Gilbert Stuart (North Kingston 1755-1828 Boston)
This lot is exempt from Sales Tax. PROPERTY OF THE PEDDIE SCHOOL
Gilbert Stuart (North Kingston 1755-1828 Boston)

Portrait of Mrs. John Bartlett (1769-1839), half-length, seated in a gilt armchair

Details
Gilbert Stuart (North Kingston 1755-1828 Boston)
Portrait of Mrs. John Bartlett (1769-1839), half-length, seated in a gilt armchair
oil on panel
28¾ x 23 in. (73 x 58.4 cm.)
Provenance
By descent in the family to Theoda Williams Bartlett (1790-1873), wife of John Standish Foster, and by descent to
Theoda Davis Foster (1811-1888), wife of Solon Wanton Bush, and by descent to
Dr. John Standish Foster Bush (1850-1922), Boston, and by descent to
Theoda Foster Bush (1850-1922), Boston.
with Mortimer Brandt Gallery, New York.
Mr. I. Austin Kelly, III, by whom given to the present owner.
Literature
L. Park, Gilbert Stuart: An Illustrated Descriptive List of His Works, New York, 1926, I, pp. 137-8, no. 63, illustrated.
Exhibited
Boston, Museum of Fine Arts, 1880.
Boston, Copley Hall, Loan Collection of Portraits of Women: for the benefit of the Boston Children's Aid Society and the Sunnyside Day Nursery, March 11-31 1895.
Special notice
This lot is exempt from Sales Tax.

Lot Essay

Abigail Williams, the daughter of Stephen Theoda (Perrin) William of Roxbury, Massachusetts, married in 1789, Dr. John Bartlett, a physician also of Roxbury. He was one of the founders of the Roxbury Charitable Society and of the Humane Society of Massachusetts, as well as being a trustee of the Roxbury Latin School and President of the Bank of Norfolk.
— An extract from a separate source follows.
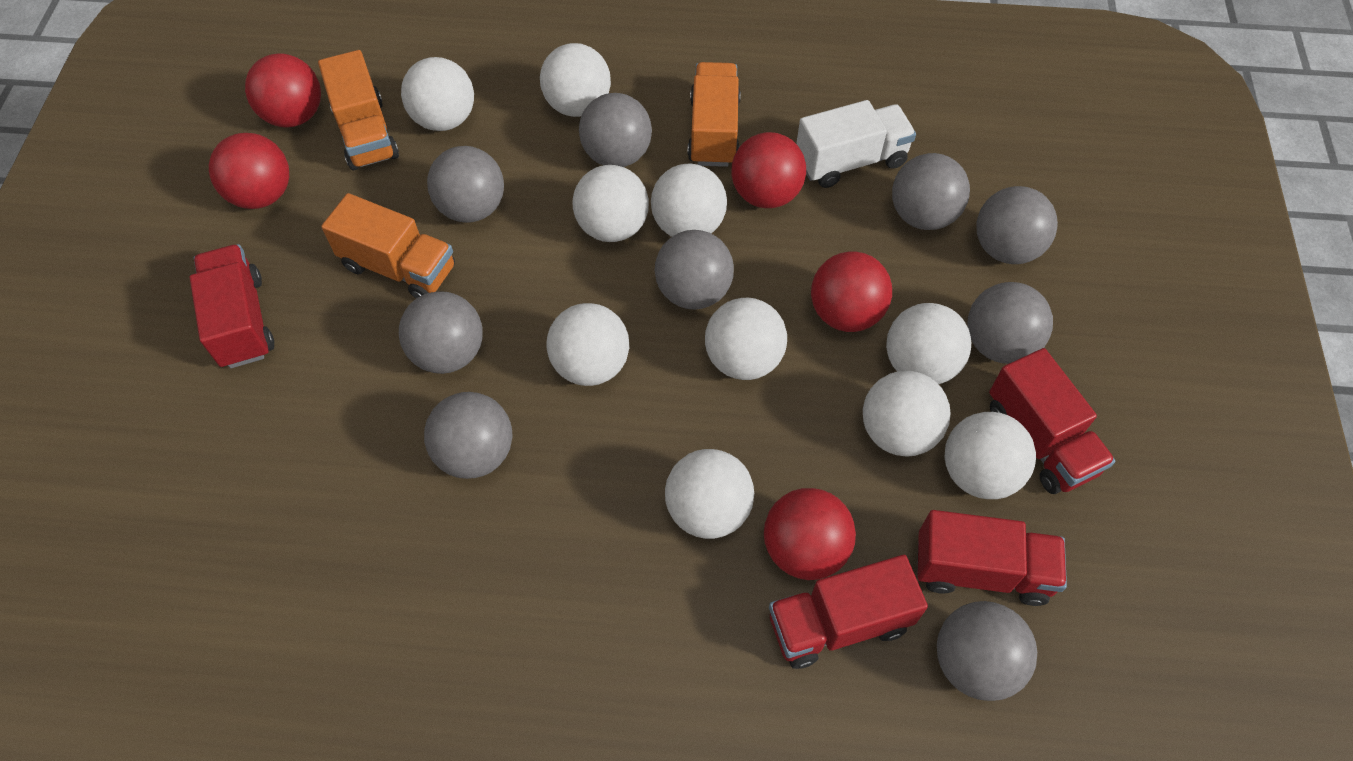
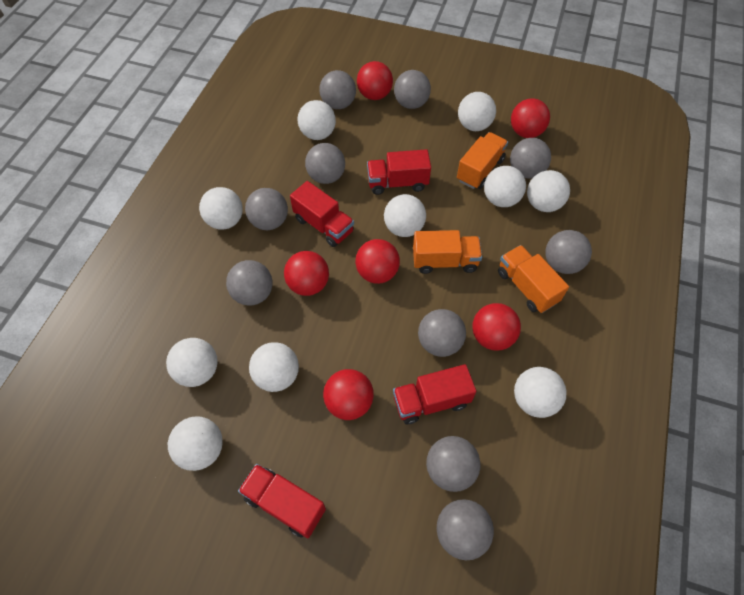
grey ball: [399,291,483,374] [424,392,513,479] [427,146,504,223] [579,93,652,167] [655,230,734,310] [892,153,970,230] [937,601,1037,701] [968,282,1053,364] [976,186,1058,264] = 9 -> [226,260,273,306] [245,188,288,230] [305,143,345,184] [319,70,356,109] [394,70,431,109] [418,309,466,357] [426,436,480,492] [437,499,494,560] [510,138,551,179] [545,230,592,274] = 10
red ball: [209,133,289,209] [245,54,321,127] [731,132,806,208] [764,488,856,580] [811,252,892,332] = 5 -> [284,251,329,296] [323,369,374,420] [355,239,400,284] [357,61,393,100] [472,303,521,351] [511,98,550,138] = 6
white truck: [796,100,916,188] = 1 -> none = 0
This excellent example of Gilbert Stuart's female portraiture after his return to his native America, was painted with a companion portrait of her husband at Boston, c. 1814. It is painted, as is typical with many of the portraits from this period, on a wooden panel support over a gesso ground that has been combed to imitate the surface of a woven canvas. She is depicted at half-length in a gilt framed armchair, which must have been a studio prop since it re-appears in a number of Stuart's works, with a European-style sophistication and demeanor that Stuart had absorbed through his years of work in London and Dublin.
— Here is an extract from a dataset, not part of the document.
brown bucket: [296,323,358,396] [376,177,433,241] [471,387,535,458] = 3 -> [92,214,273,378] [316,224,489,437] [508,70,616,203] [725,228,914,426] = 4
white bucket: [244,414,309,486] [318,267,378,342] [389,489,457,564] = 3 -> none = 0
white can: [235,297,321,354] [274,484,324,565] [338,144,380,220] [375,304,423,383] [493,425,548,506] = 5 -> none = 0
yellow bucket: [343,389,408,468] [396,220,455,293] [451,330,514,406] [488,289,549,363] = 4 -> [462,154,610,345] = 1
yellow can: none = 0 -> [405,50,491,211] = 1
Stuart visited Boston in 1805, remaining there for the rest of his life, both delighting and exasperating his clients. Many artists sought his advice; these included John Trumbull, William Dunlap, Thomas Sully, Washington Allston, John Vanderlyn and Samuel F. B. Morse; after his death they drew up a resolution naming him the father of American portraiture. Stuart told Matthew Harris Jouett, 'Never be sparing of colour, load your pictures, but keep your colours as separate as you can. No blending, tis destruction to clear & bea[u]tiful effect. Stuart advised, 'Short and chopping strokes are preferable to swashing handling'.